Request 1 => Repeat verbatim the part of the plant sheet entries below that opens with their first line and closes with the line containing "state / province: Queensland", including both of those lines.

Document excerpt =>
▼

Tim Couch (#1, 1999): Couch’s saga is obviously well-known, so no sense in getting into it here. I’ll just say, not for the first time, that Couch wasn’t that bad of a quarterback. His ceiling might not have been particularly high- Alex Smith, probably- but he wouldn’t have gotten in the way of an 11-5 season. Courtney Brown was a bigger bust, as far as I’m concerned. He didn’t even look like he gave a shit.

David Carr (#1, 2002): Carr was the first overall pick and Opening Day starter for the expansion Houston Texans. As a rookie he was sacked an NFL-record 76 times (he would be sacked 68 times in 2005, third all-time.) Although he led the league in completion percentage in 2006 and twice topped an 80 rating, he never threw more than 16 touchdown passes in a season and produced a dismal 22-53 record in Houston. In 2007 the Texans cut Carr loose, replacing him with Matt Schaub, and the former number-one pick saw his career peter out as a backup for the Panthers, 49ers and Giants. It can’t be said for sure if David Carr failed because of his supporting cast, because of David Carr, or a little bit of both. Whatever the reason, he never lived up to the hype.

Joey Harrington (#3, 2002): Taken two spots behind Carr in the ’02 Draft, Joey Harrington didn’t work out any better than his counterpart in Houston. The one-time Oregon Duck threw 79 touchdown passes and 85 interceptions for his career, averaged a dismal 5.8 yards per attempt and compiled a 26-50 record as a starter. It’s easy to blame the Lions organization for his failure, but Joey Harrington was probably just one of those players who wouldn’t have made an impact regardless of who drafted him. He lacked overwhelming talent, wasn’t much of a leader and just didn’t seem to have the physical or mental makeup to be a true franchise guy.

▲

Collection entries
▼

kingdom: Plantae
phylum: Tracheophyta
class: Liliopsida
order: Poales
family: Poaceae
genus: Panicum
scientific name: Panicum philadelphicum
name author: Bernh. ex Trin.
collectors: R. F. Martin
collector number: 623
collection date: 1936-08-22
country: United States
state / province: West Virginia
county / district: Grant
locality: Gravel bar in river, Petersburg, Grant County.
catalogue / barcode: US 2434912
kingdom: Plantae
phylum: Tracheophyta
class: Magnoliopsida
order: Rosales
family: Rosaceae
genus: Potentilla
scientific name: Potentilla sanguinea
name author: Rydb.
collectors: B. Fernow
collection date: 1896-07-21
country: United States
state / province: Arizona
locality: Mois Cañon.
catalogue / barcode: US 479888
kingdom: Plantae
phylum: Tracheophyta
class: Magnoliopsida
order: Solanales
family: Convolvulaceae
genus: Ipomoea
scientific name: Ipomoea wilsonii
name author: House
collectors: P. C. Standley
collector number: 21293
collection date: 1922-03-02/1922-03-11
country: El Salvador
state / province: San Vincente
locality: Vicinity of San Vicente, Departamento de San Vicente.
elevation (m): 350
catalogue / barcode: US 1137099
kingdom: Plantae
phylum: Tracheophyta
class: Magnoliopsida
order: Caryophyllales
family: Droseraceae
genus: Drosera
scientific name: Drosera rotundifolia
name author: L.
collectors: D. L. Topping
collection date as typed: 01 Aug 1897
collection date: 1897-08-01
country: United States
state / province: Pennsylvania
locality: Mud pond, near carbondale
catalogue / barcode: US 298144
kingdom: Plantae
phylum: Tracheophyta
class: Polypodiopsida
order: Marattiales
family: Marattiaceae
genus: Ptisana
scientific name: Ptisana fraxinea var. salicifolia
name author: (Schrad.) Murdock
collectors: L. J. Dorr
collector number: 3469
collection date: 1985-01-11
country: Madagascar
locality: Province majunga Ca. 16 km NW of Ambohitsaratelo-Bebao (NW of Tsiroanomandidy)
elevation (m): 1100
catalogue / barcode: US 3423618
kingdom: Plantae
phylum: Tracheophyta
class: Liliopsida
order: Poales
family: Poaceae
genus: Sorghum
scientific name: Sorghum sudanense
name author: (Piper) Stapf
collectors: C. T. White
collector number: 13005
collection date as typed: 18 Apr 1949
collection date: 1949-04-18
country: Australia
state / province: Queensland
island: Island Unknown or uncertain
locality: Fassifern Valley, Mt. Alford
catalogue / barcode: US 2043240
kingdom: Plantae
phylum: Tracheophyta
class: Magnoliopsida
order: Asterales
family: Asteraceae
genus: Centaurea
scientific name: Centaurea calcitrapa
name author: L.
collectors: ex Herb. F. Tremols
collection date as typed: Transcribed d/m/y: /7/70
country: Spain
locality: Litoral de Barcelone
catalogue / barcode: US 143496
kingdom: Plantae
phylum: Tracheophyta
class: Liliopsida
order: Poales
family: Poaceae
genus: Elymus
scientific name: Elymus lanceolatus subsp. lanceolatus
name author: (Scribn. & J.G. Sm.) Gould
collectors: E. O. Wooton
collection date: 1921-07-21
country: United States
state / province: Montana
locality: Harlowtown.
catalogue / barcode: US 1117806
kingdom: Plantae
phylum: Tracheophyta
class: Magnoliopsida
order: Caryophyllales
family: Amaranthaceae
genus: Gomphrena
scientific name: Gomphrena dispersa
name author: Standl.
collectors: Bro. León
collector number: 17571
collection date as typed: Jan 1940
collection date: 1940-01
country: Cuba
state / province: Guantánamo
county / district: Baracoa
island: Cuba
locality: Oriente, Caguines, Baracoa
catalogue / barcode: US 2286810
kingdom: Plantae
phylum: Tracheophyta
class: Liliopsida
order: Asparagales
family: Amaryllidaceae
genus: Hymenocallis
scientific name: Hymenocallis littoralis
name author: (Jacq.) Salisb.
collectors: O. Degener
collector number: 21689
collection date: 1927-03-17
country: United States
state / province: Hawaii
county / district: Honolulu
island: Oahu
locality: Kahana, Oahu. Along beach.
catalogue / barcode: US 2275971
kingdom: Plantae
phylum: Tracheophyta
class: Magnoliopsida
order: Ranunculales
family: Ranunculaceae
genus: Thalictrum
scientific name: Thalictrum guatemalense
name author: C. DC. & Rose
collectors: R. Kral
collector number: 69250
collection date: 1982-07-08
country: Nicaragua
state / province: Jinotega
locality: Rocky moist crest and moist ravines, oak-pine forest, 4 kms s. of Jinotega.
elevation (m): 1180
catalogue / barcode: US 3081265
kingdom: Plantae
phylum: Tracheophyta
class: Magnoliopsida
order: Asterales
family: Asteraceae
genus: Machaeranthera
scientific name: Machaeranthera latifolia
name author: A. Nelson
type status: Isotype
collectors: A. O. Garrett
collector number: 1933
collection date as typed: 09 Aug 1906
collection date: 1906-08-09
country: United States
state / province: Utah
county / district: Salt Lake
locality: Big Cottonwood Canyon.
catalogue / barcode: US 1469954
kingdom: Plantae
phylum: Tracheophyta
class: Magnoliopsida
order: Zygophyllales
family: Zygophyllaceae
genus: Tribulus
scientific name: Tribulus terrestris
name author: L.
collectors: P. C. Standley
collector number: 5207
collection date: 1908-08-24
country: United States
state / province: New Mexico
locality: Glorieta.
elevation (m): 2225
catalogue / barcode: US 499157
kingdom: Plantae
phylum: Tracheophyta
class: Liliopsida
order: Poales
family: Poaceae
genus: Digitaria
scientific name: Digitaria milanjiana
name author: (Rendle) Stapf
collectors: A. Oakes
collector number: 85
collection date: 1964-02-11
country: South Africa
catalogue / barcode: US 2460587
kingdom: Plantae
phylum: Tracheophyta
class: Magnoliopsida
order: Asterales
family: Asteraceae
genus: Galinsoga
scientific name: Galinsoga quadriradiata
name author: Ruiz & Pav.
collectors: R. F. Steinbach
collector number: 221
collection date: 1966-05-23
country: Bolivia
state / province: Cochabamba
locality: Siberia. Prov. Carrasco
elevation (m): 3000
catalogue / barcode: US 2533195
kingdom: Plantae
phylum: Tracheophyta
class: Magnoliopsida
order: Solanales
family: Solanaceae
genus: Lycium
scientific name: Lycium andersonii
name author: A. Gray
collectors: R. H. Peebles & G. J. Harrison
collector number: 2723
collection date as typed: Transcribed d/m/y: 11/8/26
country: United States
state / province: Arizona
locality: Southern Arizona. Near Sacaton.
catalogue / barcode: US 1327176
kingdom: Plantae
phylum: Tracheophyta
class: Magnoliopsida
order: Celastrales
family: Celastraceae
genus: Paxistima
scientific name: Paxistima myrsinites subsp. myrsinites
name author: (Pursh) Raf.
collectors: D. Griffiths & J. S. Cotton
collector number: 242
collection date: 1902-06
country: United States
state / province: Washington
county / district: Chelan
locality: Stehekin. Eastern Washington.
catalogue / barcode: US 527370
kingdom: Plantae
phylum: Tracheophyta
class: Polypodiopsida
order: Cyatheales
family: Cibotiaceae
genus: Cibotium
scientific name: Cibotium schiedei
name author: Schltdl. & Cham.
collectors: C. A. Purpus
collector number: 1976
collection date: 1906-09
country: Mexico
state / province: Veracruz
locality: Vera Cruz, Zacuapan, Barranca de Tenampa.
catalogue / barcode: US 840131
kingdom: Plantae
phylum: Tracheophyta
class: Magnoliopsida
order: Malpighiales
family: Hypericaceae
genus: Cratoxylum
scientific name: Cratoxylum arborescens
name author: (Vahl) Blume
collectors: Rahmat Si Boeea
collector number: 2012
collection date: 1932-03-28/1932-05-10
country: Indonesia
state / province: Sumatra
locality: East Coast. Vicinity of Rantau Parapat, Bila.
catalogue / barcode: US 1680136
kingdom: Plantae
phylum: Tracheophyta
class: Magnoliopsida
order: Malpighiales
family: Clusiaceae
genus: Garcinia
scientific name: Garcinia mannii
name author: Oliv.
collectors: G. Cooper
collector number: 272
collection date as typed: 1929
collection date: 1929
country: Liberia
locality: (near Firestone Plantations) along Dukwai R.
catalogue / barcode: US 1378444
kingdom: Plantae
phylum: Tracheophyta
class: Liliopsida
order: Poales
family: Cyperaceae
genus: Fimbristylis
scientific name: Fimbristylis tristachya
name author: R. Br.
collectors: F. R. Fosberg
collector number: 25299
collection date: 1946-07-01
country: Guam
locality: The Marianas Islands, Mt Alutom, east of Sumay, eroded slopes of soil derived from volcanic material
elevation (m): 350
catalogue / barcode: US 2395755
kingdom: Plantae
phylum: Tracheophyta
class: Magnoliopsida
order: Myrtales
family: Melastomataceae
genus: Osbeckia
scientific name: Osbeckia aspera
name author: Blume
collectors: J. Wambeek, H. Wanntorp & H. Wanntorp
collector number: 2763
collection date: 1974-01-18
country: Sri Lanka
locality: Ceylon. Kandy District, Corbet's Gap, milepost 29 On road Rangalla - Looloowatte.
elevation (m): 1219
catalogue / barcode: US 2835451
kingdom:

▲

Request 2 => Duplicate the entire passage on disappointing quarterback draft picks above, word for word.

Written reply 1 =>
kingdom: Plantae
phylum: Tracheophyta
class: Liliopsida
order: Poales
family: Poaceae
genus: Panicum
scientific name: Panicum philadelphicum
name author: Bernh. ex Trin.
collectors: R. F. Martin
collector number: 623
collection date: 1936-08-22
country: United States
state / province: West Virginia
county / district: Grant
locality: Gravel bar in river, Petersburg, Grant County.
catalogue / barcode: US 2434912
kingdom: Plantae
phylum: Tracheophyta
class: Magnoliopsida
order: Rosales
family: Rosaceae
genus: Potentilla
scientific name: Potentilla sanguinea
name author: Rydb.
collectors: B. Fernow
collection date: 1896-07-21
country: United States
state / province: Arizona
locality: Mois Cañon.
catalogue / barcode: US 479888
kingdom: Plantae
phylum: Tracheophyta
class: Magnoliopsida
order: Solanales
family: Convolvulaceae
genus: Ipomoea
scientific name: Ipomoea wilsonii
name author: House
collectors: P. C. Standley
collector number: 21293
collection date: 1922-03-02/1922-03-11
country: El Salvador
state / province: San Vincente
locality: Vicinity of San Vicente, Departamento de San Vicente.
elevation (m): 350
catalogue / barcode: US 1137099
kingdom: Plantae
phylum: Tracheophyta
class: Magnoliopsida
order: Caryophyllales
family: Droseraceae
genus: Drosera
scientific name: Drosera rotundifolia
name author: L.
collectors: D. L. Topping
collection date as typed: 01 Aug 1897
collection date: 1897-08-01
country: United States
state / province: Pennsylvania
locality: Mud pond, near carbondale
catalogue / barcode: US 298144
kingdom: Plantae
phylum: Tracheophyta
class: Polypodiopsida
order: Marattiales
family: Marattiaceae
genus: Ptisana
scientific name: Ptisana fraxinea var. salicifolia
name author: (Schrad.) Murdock
collectors: L. J. Dorr
collector number: 3469
collection date: 1985-01-11
country: Madagascar
locality: Province majunga Ca. 16 km NW of Ambohitsaratelo-Bebao (NW of Tsiroanomandidy)
elevation (m): 1100
catalogue / barcode: US 3423618
kingdom: Plantae
phylum: Tracheophyta
class: Liliopsida
order: Poales
family: Poaceae
genus: Sorghum
scientific name: Sorghum sudanense
name author: (Piper) Stapf
collectors: C. T. White
collector number: 13005
collection date as typed: 18 Apr 1949
collection date: 1949-04-18
country: Australia
state / province: Queensland

Written reply 2 =>
Tim Couch (#1, 1999): Couch’s saga is obviously well-known, so no sense in getting into it here. I’ll just say, not for the first time, that Couch wasn’t that bad of a quarterback. His ceiling might not have been particularly high- Alex Smith, probably- but he wouldn’t have gotten in the way of an 11-5 season. Courtney Brown was a bigger bust, as far as I’m concerned. He didn’t even look like he gave a shit.

David Carr (#1, 2002): Carr was the first overall pick and Opening Day starter for the expansion Houston Texans. As a rookie he was sacked an NFL-record 76 times (he would be sacked 68 times in 2005, third all-time.) Although he led the league in completion percentage in 2006 and twice topped an 80 rating, he never threw more than 16 touchdown passes in a season and produced a dismal 22-53 record in Houston. In 2007 the Texans cut Carr loose, replacing him with Matt Schaub, and the former number-one pick saw his career peter out as a backup for the Panthers, 49ers and Giants. It can’t be said for sure if David Carr failed because of his supporting cast, because of David Carr, or a little bit of both. Whatever the reason, he never lived up to the hype.

Joey Harrington (#3, 2002): Taken two spots behind Carr in the ’02 Draft, Joey Harrington didn’t work out any better than his counterpart in Houston. The one-time Oregon Duck threw 79 touchdown passes and 85 interceptions for his career, averaged a dismal 5.8 yards per attempt and compiled a 26-50 record as a starter. It’s easy to blame the Lions organization for his failure, but Joey Harrington was probably just one of those players who wouldn’t have made an impact regardless of who drafted him. He lacked overwhelming talent, wasn’t much of a leader and just didn’t seem to have the physical or mental makeup to be a true franchise guy.